Given request A: Rewrite the entries from the line with "green line: rotated 15 degrees clockwise" up to and including the last line of the entries, replacing "moved" with "shifted" and leaving everything else unchanged. Omit the pictures from your answer.

Page:
Re: [Boston.pm] converting a thing to a number

2022-02-23 Thread Gyepi SAM


The C functions strtol and strtod would seem to be canonical
for this problem.  Accessible through the POSIX module, they
can handle large numbers, a wide range of representations, and
provide both domain and range error checking.

You could use a regex like /^\s*(-|\+)?0(.)/ to match binary, octal,
and hex representations but octal has an implicit base that will need to be
accounted for.  Solving for that makes the regex unnecessary.

After parsing the first few bytes to extract the sign and base into components*,
the rest falls into place:

sub parse
extract input into sign, base, and str_val
convert str_val to numeric value using strto[dl]
handle errors # See man POSIX::strto[dl] 
negate numeric value if sign eq '-'
return numeric value

* Extracting the sign and base will necessarily require a position variable.
Let's call it $i.  The final value for $i can be used to extract the
(absolute) numeric part of the input value with substr($str_val, $i)

In this context, eval is a red herring with a big stench.

-Gyepi

On Wed, Feb 23, 2022 at 08:31:12AM -0600, em...@greglondon.com wrote:
> Copy/pasting a regexp for checking
> would probably work in my situation.
> 
> That numpack idea is great.
> 
> It solves another issue i didnt
> even mention which is that some
> numbers can be arbitrarily huge.
> 
> If i parse one char at a time,
> I should be able to use bignum
> and still get the correct answer.
> 
> A little surprised there isnt a
> way to restrict eval to some
> particular perl grammar subrule like
> "Numeric literal". (Shrug)
> 
> Regexps will be a bit more work
> but will do the job.
> 
> Thanks everyone!

Recorded data
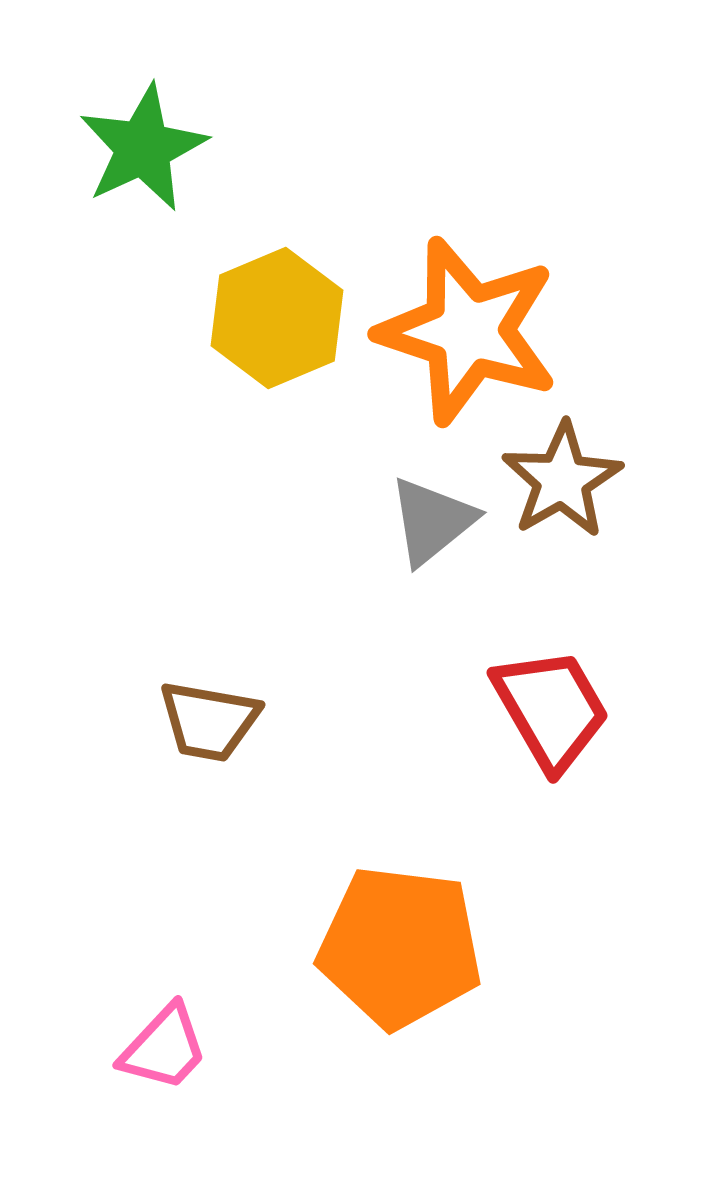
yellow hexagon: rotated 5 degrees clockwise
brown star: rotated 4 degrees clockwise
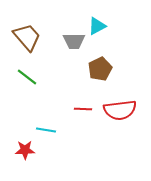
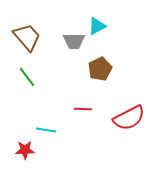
green line: rotated 15 degrees clockwise
red semicircle: moved 9 px right, 8 px down; rotated 20 degrees counterclockwise
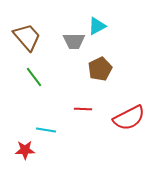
green line: moved 7 px right
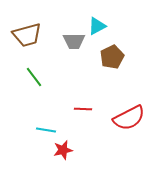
brown trapezoid: moved 2 px up; rotated 116 degrees clockwise
brown pentagon: moved 12 px right, 12 px up
red star: moved 38 px right; rotated 12 degrees counterclockwise
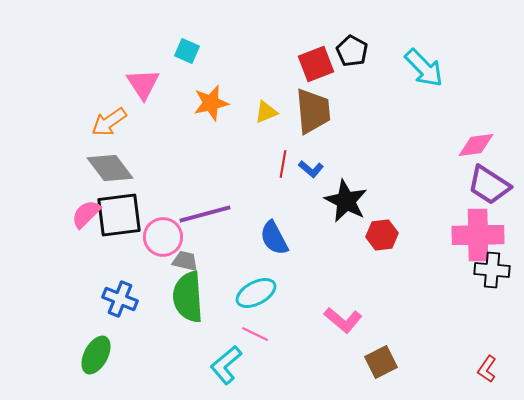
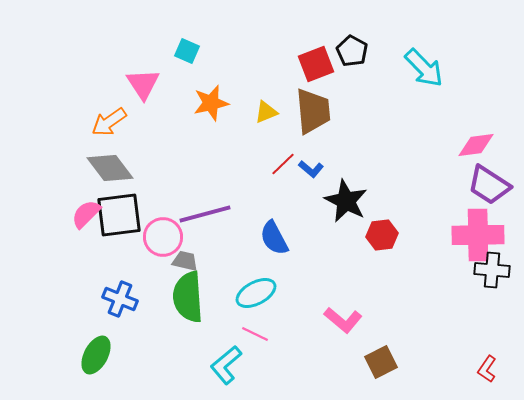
red line: rotated 36 degrees clockwise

Given request B: In the thread on converting a thing to a number, through which module are strtol and strtod accessible?

Exercise solution A:
green line: rotated 15 degrees clockwise
red semicircle: shifted 9 px right, 8 px down; rotated 20 degrees counterclockwise
green line: shifted 7 px right
brown trapezoid: shifted 2 px up; rotated 116 degrees clockwise
brown pentagon: shifted 12 px right, 12 px up
red star: shifted 38 px right; rotated 12 degrees counterclockwise
red line: rotated 36 degrees clockwise

Exercise solution B: The POSIX module.